A noticeable trend is the move toward "just in time" data strategies. Rather than preloading all information, agents store lightweight identifiers and fetch data only when needed. Anthropic's coding tool Claude Code, for example, analyzes complex data by loading only what it needs, keeping the context window lean.

For longer tasks, Anthropic has identified three main tactics:
- Compacting: Summarizing conversations near the context window limit and restarting with a compressed summary.
- Structured notes: Saving persistent information outside the context window.
- Sub-agent architectures: Assigning specialized agents to focused tasks, with the main agent only receiving condensed summaries.
Attention as a bottleneck
These strategies aim to work around the limitations of LLMs. As context windows get bigger, models often face "context rot"—the more tokens, the harder it is for them to retrieve the right information.

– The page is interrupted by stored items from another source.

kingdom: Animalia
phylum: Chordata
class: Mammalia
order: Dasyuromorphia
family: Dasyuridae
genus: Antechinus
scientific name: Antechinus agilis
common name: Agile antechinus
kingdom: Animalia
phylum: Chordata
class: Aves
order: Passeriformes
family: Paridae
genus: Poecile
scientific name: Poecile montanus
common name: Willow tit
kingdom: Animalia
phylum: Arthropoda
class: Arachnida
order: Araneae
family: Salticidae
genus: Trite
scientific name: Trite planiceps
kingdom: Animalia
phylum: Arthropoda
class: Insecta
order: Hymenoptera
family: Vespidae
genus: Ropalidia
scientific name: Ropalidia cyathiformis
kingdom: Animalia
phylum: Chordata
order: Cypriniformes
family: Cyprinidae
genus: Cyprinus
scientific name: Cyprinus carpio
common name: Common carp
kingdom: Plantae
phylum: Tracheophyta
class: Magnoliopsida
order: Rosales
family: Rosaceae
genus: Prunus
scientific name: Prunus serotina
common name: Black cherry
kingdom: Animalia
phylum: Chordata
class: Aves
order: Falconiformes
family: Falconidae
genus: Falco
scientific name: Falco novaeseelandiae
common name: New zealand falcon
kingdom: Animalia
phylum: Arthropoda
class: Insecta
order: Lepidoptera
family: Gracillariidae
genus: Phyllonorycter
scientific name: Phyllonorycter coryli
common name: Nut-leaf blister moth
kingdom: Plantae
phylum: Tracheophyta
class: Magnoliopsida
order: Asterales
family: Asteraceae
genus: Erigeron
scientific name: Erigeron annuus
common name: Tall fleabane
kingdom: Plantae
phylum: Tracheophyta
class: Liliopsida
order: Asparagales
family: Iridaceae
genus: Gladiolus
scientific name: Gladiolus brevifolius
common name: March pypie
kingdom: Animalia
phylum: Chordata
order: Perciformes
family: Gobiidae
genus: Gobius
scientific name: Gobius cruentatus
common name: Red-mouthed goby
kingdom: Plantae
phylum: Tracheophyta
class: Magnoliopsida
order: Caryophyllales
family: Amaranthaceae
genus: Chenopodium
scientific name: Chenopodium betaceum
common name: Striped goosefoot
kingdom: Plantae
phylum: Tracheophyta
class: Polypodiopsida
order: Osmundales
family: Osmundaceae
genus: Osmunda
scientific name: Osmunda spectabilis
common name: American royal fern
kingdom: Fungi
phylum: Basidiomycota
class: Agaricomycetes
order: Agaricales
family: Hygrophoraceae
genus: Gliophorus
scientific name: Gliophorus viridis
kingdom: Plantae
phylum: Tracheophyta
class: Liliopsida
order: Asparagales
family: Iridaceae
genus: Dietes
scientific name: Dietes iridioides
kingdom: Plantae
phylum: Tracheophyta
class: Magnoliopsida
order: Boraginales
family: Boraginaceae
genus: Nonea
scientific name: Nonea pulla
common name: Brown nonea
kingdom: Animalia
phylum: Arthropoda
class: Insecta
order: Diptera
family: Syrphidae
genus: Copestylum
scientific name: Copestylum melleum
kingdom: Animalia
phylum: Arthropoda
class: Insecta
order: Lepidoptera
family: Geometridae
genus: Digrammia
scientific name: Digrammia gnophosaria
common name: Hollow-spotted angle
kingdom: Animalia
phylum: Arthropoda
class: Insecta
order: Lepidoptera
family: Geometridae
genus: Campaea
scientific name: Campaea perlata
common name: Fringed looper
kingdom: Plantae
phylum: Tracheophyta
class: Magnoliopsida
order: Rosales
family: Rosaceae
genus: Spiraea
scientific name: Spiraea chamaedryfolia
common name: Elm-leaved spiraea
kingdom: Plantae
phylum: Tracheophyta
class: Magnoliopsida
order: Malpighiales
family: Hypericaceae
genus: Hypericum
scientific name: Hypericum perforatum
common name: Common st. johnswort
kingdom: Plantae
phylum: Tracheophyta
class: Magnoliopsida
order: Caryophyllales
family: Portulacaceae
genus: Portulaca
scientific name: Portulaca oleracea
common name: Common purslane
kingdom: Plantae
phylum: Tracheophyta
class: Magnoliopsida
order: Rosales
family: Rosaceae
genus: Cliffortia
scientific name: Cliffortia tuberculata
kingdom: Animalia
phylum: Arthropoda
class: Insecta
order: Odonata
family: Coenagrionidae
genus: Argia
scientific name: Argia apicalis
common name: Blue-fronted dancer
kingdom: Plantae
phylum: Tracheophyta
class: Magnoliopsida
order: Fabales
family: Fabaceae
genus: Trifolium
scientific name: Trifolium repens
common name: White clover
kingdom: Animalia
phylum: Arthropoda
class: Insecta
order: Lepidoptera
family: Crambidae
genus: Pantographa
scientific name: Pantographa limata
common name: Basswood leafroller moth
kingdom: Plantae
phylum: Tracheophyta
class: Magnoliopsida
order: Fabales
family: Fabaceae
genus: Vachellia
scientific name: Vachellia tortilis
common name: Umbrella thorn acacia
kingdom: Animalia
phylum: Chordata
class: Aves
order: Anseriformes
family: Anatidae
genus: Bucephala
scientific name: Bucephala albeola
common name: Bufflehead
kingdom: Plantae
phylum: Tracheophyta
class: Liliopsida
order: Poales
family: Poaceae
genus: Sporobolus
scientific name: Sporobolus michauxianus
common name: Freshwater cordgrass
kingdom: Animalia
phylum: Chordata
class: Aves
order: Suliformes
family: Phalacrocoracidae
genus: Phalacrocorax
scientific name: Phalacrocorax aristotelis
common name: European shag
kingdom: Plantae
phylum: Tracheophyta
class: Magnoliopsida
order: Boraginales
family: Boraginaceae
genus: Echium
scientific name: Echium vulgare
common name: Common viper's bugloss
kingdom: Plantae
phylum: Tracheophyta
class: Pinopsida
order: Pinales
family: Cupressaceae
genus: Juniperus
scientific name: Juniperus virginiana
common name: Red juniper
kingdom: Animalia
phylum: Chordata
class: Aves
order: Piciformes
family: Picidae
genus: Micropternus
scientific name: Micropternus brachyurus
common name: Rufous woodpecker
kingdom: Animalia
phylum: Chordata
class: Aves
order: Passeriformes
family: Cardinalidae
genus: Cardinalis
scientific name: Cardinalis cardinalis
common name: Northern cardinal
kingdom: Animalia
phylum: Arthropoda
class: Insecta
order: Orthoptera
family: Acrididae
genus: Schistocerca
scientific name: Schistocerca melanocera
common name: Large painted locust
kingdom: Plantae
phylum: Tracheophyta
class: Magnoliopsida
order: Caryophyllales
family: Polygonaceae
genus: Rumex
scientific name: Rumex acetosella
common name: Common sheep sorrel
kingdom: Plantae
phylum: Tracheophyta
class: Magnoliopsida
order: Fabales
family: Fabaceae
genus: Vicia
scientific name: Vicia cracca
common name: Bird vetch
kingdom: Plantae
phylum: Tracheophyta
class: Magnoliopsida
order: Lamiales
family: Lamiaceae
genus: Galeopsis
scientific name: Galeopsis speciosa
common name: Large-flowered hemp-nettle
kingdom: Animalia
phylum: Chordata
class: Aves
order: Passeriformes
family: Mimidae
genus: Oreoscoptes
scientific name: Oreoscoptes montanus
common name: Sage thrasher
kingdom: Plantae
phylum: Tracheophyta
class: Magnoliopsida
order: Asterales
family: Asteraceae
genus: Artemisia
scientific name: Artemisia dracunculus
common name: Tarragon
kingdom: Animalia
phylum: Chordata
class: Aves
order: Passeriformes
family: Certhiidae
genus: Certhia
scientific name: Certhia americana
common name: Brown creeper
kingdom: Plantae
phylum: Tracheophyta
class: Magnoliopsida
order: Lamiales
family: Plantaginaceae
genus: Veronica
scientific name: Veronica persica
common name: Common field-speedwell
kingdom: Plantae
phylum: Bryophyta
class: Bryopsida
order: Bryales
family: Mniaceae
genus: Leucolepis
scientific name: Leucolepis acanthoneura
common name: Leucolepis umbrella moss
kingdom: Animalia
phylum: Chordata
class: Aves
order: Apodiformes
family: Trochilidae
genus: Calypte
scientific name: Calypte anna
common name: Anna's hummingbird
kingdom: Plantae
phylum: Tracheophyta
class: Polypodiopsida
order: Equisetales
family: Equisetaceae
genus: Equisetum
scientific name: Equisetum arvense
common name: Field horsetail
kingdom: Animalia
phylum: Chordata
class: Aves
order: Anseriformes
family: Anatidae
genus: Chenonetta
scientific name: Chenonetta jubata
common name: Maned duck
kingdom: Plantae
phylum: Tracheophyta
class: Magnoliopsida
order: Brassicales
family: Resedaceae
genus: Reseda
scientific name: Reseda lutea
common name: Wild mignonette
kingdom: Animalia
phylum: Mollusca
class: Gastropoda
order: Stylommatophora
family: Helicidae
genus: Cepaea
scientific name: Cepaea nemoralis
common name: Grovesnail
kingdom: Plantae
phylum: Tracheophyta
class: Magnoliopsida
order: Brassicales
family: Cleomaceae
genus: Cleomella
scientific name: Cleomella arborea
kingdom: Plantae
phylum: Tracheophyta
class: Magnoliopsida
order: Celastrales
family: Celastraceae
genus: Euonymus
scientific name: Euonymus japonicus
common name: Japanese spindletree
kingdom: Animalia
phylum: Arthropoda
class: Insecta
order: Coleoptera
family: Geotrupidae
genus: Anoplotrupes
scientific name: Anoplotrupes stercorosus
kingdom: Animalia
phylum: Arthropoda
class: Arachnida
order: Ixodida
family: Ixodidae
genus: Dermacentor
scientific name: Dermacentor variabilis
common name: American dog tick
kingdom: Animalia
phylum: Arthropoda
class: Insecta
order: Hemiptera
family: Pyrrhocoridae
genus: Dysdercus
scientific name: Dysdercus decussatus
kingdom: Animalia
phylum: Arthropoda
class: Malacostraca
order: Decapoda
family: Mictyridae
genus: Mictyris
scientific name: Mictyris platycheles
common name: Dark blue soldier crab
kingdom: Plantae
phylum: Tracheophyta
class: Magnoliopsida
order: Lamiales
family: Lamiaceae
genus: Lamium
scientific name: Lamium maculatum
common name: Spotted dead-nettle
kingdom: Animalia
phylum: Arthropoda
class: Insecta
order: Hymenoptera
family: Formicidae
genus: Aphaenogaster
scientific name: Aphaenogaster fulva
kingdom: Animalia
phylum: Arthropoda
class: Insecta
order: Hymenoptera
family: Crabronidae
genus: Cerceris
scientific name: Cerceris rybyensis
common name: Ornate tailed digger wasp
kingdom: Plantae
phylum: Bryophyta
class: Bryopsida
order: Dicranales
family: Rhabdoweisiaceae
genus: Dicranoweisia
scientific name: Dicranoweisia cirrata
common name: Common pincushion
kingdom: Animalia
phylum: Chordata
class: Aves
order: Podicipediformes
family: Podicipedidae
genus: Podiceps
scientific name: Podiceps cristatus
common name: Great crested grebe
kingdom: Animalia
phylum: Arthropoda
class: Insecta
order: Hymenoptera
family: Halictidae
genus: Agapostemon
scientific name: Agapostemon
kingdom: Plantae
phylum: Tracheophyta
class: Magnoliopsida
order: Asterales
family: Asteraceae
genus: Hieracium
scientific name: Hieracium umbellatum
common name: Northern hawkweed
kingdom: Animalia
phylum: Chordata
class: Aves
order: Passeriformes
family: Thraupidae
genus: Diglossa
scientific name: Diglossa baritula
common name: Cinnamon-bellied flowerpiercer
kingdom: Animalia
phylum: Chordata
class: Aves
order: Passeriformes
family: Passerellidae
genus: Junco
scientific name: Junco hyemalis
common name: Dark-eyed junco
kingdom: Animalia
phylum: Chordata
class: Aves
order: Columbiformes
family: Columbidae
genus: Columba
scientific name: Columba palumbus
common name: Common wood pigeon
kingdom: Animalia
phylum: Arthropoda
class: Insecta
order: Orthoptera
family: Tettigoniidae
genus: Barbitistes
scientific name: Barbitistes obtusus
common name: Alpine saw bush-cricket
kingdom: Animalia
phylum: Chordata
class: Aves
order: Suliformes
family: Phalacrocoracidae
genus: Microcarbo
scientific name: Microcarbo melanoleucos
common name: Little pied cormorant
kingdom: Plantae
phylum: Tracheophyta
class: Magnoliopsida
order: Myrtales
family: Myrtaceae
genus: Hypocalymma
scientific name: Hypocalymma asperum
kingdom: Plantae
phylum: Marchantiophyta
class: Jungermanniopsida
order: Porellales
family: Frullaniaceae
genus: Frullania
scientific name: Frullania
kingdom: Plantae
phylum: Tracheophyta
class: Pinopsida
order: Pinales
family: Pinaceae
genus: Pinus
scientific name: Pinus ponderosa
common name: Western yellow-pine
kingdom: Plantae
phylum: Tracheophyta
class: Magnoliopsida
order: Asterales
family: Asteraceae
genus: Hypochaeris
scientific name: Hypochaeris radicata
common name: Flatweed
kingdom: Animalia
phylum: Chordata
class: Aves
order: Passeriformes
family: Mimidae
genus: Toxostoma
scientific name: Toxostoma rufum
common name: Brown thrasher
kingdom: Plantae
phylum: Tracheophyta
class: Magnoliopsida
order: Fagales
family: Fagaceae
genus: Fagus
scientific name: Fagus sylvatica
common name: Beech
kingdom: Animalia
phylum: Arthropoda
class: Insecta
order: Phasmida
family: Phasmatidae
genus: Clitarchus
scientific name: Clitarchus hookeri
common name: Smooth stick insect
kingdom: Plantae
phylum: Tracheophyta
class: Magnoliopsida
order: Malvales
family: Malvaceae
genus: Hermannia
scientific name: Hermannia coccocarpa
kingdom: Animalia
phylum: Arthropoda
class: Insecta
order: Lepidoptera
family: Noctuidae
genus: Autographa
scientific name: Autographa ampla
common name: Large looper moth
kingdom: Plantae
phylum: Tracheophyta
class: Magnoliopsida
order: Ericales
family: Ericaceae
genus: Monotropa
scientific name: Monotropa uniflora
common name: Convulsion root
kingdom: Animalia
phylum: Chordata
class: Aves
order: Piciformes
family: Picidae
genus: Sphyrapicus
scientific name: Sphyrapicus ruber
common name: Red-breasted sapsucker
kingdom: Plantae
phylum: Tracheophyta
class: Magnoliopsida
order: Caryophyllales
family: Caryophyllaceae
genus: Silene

This problem is baked into the transformer architecture. Every token relates to every other token, meaning the number of relationships grows as n² for n tokens. With a limited "attention budget," LLMs can quickly get overwhelmed as context grows.
Managing memory and tokens
Anthropic's Claude 4.5 Sonnet rollout included a new memory tool, now in public beta. This lets agents build persistent knowledge bases, with developers deciding where and how data gets stored. Claude can create, read, and edit files in a memory directory that carries over between conversations.
Anthropic claims notable gains from these features. In internal tests, combining the Memory Tool with Context Editing improved agent-based search performance by 39 percent; context editing alone brought a 29 percent bump. In a 100-round web search, token consumption reportedly dropped by 84 percent.
The new tools are available in public beta on the Claude Developer Platform, including integrations with Amazon Bedrock and Google Cloud Vertex AI. Anthropic also provides step-by-step documentation and a cookbook for developers.